Il reprit : « Écoute, Cora, je me suis laissé emporter par la colère. C’est ton père qui m’avait poussé à bout. On n’insulte pas un homme ainsi. »

Elle ne répondit rien, comme si elle n’entendait pas. Il ne savait que dire, que faire. Il l’embrassa près de l’oreille, et, en se relevant, il vit une larme au coin de l’œil, une grosse larme qui se détacha et roula vivement sur la joue ; et la paupière s’agitait, se fermait coup sur coup.

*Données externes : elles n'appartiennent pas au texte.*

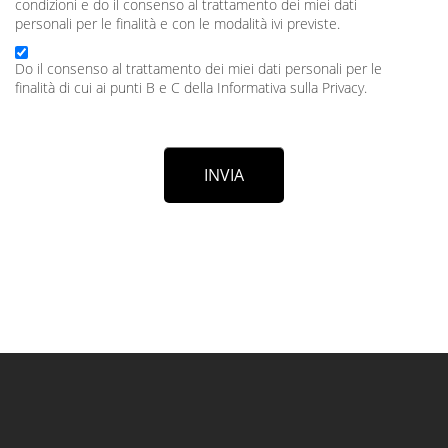
condizioni e do il consenso al trattamento dei miei dati
personali per le finalità e con le modalità ivi previste.
Do il consenso al trattamento dei miei dati personali per le
finalità di cui ai punti B e C della Informativa sulla Privacy.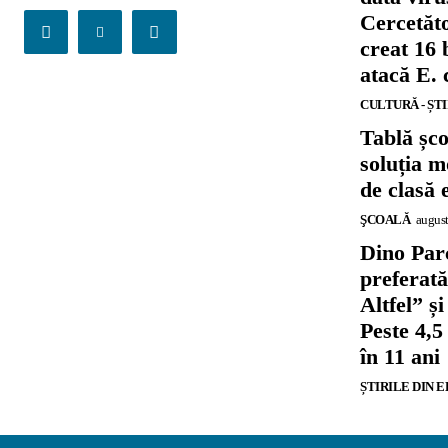
Cercetăto
creat 16 
atacă E. 
CULTURĂ - ȘT
Tablă șc
soluția m
de clasă 
ŞCOALĂ
august
Dino Parc
preferat
Altfel” 
Peste 4,5
în 11 ani
ȘTIRILE DIN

Il fut saisi de chagrin, pénétré d’émotion, et, ouvrant les bras, il s’étendit sur sa femme ; il écarta l’autre main avec ses lèvres, et lui baisant toute la figure, il la priait : « Ma pauvre Cora, pardonne-moi, dis, pardonne-moi. »

Elle pleurait toujours, sans bruit, sans sanglots, comme on pleure des chagrins profonds.

Il la tenait serrée contre lui, la caressant, lui murmurant dans l’oreille tous les mots tendres qu’il pouvait trouver. Mais elle demeurait insensible. Cependant elle cessa de pleurer. Ils restèrent longtemps ainsi, étendus et enlacés.